Considering the history of commentators announcing family members' competitions over the years — the Grieses, the Waltons, the Van Gundys, the Grudens — TV executives have repeatedly concluded that analysts can separate the personal from the professional. Still, ESPN's Miller said his network tries to keep ex-coaches and players off their former schools' games when they first start working as analysts, which "gives them time to establish credibility in the eyes of the viewer."
That restriction wasn't used this season with Battier, who stepped right into "Big Monday" after retiring from the NBA. Hill was a studio analyst during last year's NCAA Tournament following his own NBA retirement, before he and Bill Raftery were tabbed to join Jim Nantz on the Final Four crew.
Miller, who oversees studio and game production for college basketball and football for ESPN, said network executives did discuss whether adding Williams to "GameDay" would make the show too Duke-heavy.
Watching his fellow former players call the Blue Devils' games over the years, Hill sensed that, if anything, "sometimes they err on the side of being very judgmental of Duke."
He might find himself doing the same.
"It will be interesting. It is a little awkward," Hill said. "But if and when that happens, I'll probably err on the side of being — I don't want to say overly critical, but try to show that I'm not too biased."
Apparent bias wouldn't offend former UNC star Kenny Smith, who works the tournament's studio show. When Smith used to call ACC games, he recalled, he had to stop himself from saying "we" about the Tar Heels.
"But so what?" Smith said. "It doesn't make me help the team win, even if I have a preference of who I'd like to win. It doesn't change the action on the court. It doesn't change my viewpoint on analyzing the action."
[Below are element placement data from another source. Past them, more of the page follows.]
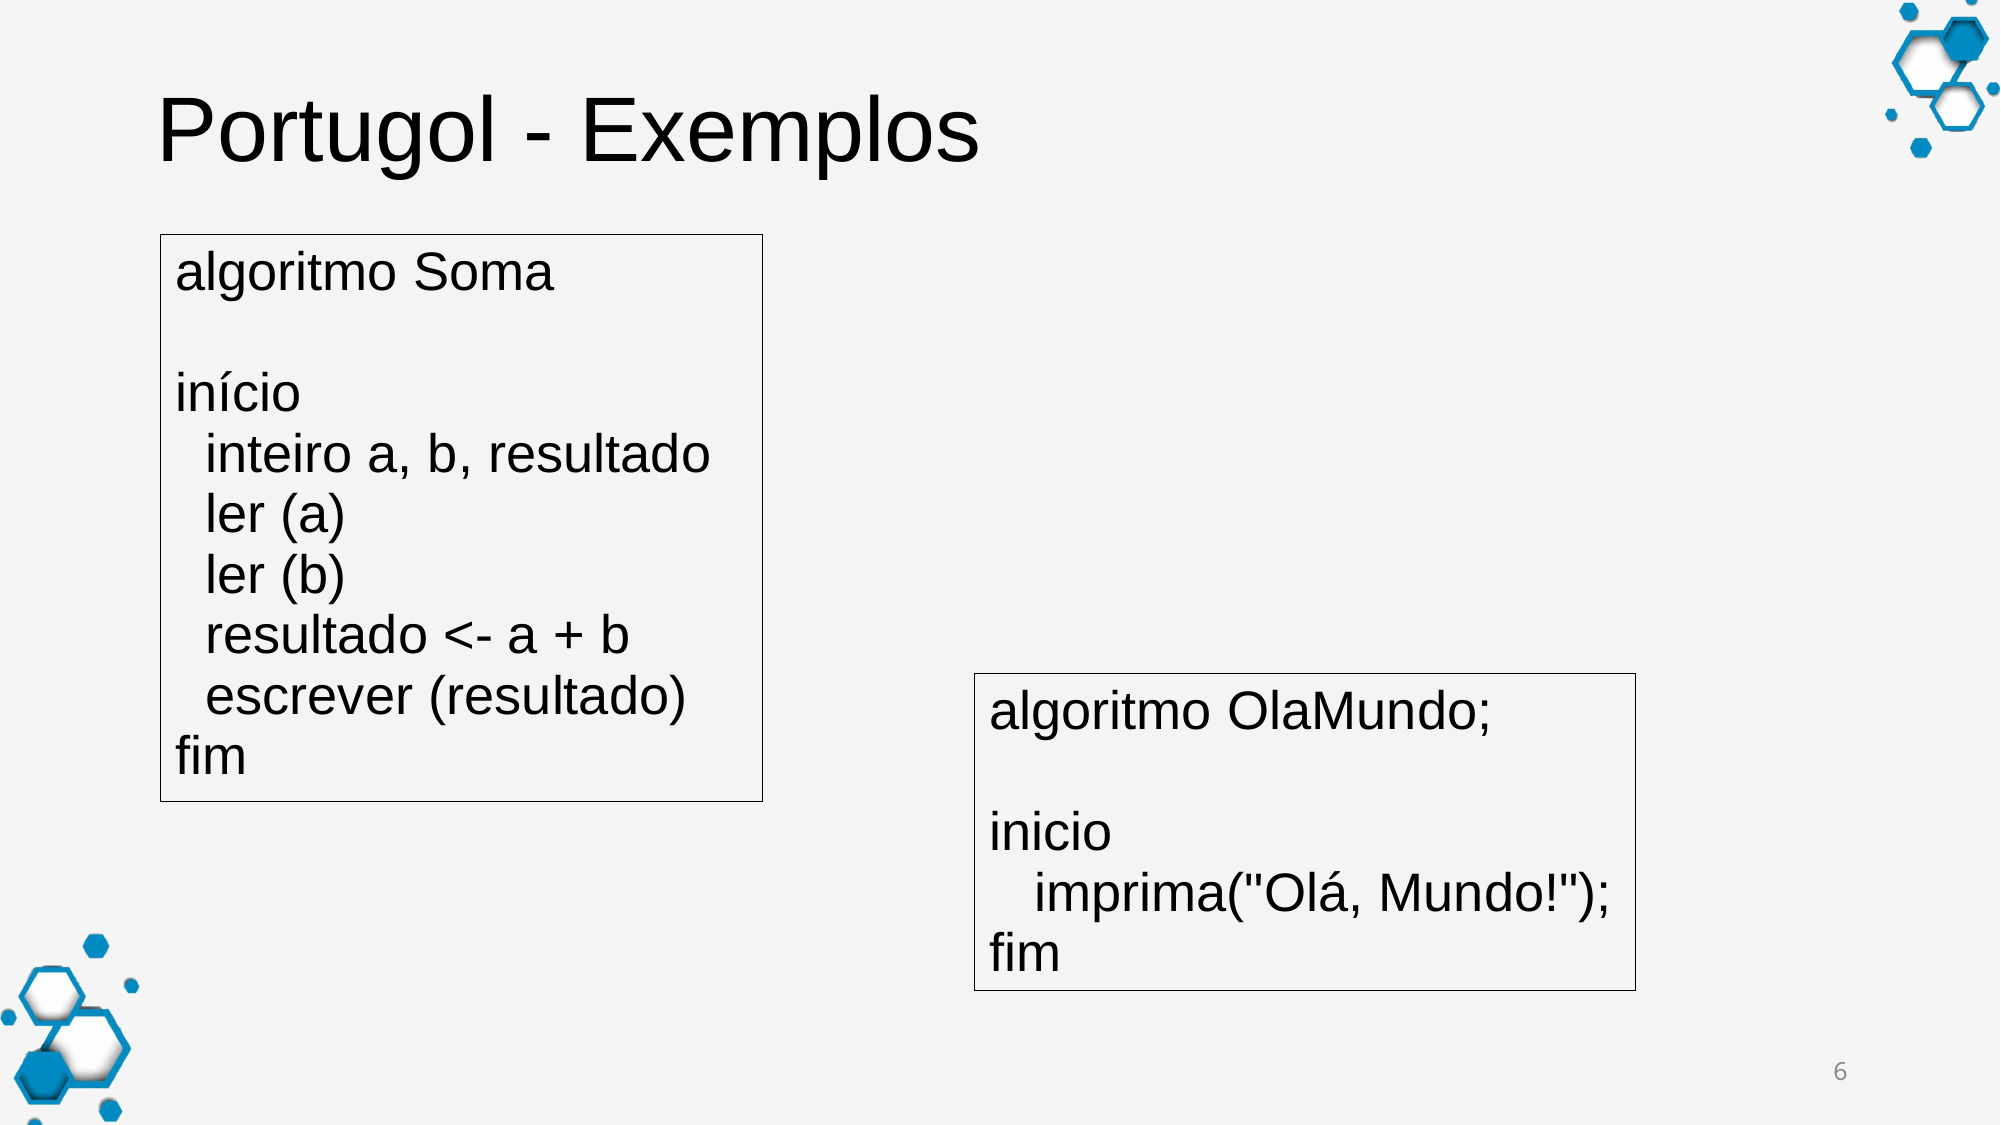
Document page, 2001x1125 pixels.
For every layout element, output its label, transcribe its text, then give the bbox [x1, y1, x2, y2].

text_box Portugol - Exemplos [141, 70, 1016, 189]
picture [1, 852, 369, 1125]
text_box algoritmo Soma início inteiro a, b, resultado ler (a) ler (b) resultado <- a + b escrever (resultado) fim [160, 234, 763, 802]
text_box algoritmo OlaMundo; inicio imprima("Olá, Mundo!"); fim [974, 673, 1636, 991]
picture [1694, 0, 2000, 226]
slide_number <número> [1412, 1042, 1863, 1103]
What the commentator says may mean less to many fans than the simple knowledge of where he played. Ryan Thornburg, a North Carolina alum who now teaches in the university's journalism school, likened the mindset to superstitions. Believing that misplacing the remote control caused the Tar Heels to fall to Notre Dame in the ACC Tournament final may be illogical, but it's also comforting.
So you get this thought process, he said: "We couldn't possibly lose because we didn't play as well — we must have lost because Jay Bilas mentioned how much he learned from Mike Brey," the former Duke assistant-turned-Irish coach.
Smith, for one, sees no cause for alarm.
"Those guys in Durham couldn't have a guy do NASCAR and then do basketball," he said, holding up UNC teammate Brad Daugherty's work in the two disparate sports for ESPN. "They're not as versatile as we are. ... We could play, and then we could announce, and we'd still win."